A principal reação do Reino Unido foi criar um banco de desenvolvimento verde para oferecer financiamento do tipo seedcorn, concebido pela noção de que basta um empurrãozinho do Estado para que o setor empresarial comande a revolução verde. O Reino Unido esqueceu, entretanto, que os investidores não tomam decisões de longo prazo baseados em politicas governamentais de curto prazo.

A terceira e conclusiva questão acerca do Estado Empreendedor diz respeito ao capital paciente. Mariana Mazzucato afirma que no jogo da inovação é essencial que o financiamento seja paciente e consiga aceitar o fato de que a inovação tem um alto grau de incerteza, além demorar bastante.

O capital paciente mais visível disponibilizado para os desenvolvedores e fabricantes de tecnologias renováveis, em regra, é originário dos investimentos financiados pelo Estado ou pelos Bancos de Desenvolvimento.

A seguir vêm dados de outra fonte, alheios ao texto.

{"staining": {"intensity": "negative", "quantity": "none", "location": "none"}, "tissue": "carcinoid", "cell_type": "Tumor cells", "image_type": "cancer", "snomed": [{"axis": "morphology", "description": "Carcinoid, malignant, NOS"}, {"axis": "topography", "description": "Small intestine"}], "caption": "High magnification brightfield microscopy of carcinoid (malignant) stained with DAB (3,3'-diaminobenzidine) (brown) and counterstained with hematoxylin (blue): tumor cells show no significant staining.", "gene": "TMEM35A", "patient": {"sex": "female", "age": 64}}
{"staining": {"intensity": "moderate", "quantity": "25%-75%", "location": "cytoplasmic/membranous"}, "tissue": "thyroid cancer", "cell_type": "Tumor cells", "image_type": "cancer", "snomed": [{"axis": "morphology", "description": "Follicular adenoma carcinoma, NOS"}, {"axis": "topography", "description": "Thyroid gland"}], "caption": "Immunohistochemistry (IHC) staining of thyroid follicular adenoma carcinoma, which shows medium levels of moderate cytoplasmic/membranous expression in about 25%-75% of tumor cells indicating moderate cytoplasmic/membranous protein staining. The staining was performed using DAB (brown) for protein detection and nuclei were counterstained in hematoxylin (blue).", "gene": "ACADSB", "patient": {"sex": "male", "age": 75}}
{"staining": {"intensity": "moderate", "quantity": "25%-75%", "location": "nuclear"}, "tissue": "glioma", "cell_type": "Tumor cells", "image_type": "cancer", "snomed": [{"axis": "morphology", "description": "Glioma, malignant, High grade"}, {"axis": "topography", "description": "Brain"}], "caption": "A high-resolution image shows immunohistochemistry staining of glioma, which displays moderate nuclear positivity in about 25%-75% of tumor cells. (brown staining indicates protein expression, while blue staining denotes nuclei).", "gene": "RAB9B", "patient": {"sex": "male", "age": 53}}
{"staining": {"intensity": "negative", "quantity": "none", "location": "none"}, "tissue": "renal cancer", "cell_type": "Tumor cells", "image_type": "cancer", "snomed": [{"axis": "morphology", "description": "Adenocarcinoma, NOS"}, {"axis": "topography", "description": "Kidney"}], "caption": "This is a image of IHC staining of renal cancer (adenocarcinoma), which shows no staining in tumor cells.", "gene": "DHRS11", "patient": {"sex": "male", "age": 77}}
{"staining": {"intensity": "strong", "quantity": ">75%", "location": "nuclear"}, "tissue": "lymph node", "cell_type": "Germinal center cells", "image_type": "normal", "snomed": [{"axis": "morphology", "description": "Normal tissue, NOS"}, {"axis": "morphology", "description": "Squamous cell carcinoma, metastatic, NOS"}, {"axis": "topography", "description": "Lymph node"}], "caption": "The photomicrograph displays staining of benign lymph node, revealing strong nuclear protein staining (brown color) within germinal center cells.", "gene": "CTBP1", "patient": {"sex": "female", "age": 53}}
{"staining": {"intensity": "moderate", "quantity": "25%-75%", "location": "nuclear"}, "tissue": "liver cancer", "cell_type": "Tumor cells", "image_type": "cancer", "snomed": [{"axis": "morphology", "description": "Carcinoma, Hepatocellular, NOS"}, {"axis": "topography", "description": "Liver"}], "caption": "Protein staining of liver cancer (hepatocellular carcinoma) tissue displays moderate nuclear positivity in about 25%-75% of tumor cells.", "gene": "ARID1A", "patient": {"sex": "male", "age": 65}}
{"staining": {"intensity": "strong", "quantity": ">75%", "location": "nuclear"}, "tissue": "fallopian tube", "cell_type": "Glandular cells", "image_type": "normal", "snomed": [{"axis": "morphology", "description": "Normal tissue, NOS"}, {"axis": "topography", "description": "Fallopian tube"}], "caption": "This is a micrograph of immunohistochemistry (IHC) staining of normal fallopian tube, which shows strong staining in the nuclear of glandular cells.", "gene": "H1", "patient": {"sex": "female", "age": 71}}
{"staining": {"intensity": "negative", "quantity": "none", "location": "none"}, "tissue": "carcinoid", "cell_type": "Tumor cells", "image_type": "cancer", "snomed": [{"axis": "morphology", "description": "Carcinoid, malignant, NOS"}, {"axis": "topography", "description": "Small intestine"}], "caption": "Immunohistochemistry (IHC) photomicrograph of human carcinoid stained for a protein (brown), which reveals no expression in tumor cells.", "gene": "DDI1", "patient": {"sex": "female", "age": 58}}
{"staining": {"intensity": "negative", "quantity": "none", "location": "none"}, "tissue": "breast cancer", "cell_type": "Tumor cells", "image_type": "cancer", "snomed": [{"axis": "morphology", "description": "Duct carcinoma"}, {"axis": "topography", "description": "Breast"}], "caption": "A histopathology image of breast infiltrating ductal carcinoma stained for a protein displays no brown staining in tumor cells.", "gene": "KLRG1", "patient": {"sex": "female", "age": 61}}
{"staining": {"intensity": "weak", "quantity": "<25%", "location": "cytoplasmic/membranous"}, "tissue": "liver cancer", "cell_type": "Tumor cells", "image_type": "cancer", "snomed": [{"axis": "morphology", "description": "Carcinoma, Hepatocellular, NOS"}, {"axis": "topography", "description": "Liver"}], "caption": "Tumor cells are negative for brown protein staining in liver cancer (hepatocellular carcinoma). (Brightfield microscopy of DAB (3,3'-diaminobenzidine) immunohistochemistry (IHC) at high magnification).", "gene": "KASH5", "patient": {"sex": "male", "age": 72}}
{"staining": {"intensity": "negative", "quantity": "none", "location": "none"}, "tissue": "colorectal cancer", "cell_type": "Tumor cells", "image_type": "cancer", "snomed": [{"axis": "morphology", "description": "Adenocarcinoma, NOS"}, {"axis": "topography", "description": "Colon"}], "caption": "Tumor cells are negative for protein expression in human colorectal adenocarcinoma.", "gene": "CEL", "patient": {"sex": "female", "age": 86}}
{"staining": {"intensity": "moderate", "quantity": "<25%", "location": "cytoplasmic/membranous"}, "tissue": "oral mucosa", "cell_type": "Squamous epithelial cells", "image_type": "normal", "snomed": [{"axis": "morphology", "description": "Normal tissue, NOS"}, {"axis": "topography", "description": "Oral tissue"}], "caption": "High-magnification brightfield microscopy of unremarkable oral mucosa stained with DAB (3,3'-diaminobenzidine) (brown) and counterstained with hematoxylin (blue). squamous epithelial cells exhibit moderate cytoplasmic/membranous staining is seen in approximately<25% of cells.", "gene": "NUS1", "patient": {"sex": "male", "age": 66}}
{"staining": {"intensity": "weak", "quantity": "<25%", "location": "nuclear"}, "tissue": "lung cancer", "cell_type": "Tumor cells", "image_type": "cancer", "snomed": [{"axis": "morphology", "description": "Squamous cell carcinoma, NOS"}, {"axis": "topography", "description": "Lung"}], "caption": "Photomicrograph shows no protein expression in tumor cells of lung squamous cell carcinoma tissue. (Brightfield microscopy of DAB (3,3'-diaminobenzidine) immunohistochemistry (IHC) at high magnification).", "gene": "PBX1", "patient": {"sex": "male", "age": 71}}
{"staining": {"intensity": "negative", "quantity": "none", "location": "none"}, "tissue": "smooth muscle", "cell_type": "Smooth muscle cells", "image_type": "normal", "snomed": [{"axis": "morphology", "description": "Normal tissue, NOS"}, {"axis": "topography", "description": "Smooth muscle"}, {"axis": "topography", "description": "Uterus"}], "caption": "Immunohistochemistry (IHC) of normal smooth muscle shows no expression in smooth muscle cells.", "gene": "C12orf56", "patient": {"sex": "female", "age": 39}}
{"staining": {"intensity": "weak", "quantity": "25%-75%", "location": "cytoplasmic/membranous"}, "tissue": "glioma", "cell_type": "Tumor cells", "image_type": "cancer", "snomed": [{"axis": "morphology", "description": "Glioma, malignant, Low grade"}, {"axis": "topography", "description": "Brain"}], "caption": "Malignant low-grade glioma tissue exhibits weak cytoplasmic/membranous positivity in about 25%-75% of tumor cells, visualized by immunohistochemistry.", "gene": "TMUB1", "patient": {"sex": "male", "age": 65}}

A experiência de capital paciente de sucesso aconteceu na Alemanha com a política feed in ou FIT. Trata-se de um mecanismo utilizado por políticas públicas destinadas a acelerar o investimento em tecnologias de energias renováveis por meio da oferta de contratos de longo prazo aos produtores de energias renováveis, normalmente com base no custo de geração de cada tecnologia.

No caso do capital paciente o papel e o âmbito dos bancos de desenvolvimento vão além do simples financiamento de projetos. Os bancos de desenvolvimento devem procurar investir em áreas de maior valor social, fazendo empréstimos arriscados, evitados pelo setor particular.

O Estado e o empresariado historicamente têm sido parceiros no processo de desenvolvimento econômico e tecnológico. Entretanto, sem governos dispostos a assumir uma parcela fundamental do risco, da incerteza e dos custos do desenvolvimento tecnológico revolucionário, o empresariado provavelmente não realizará por sua própria conta. Os riscos financeiros e tecnológicos do desenvolvimento da energia renovável são altíssimos para o capital de risco em virtude da dimensão e da duração dos riscos técnicos.


Notas e Referências:

[1] MAZZUCATO, Mariana. Estado empreendedor. Desmascarando o mito do setor público vs o setor privado. Tradução Elvira Serapicos. 1ª ed. São Paulo: Portfolio Penguin, 2014.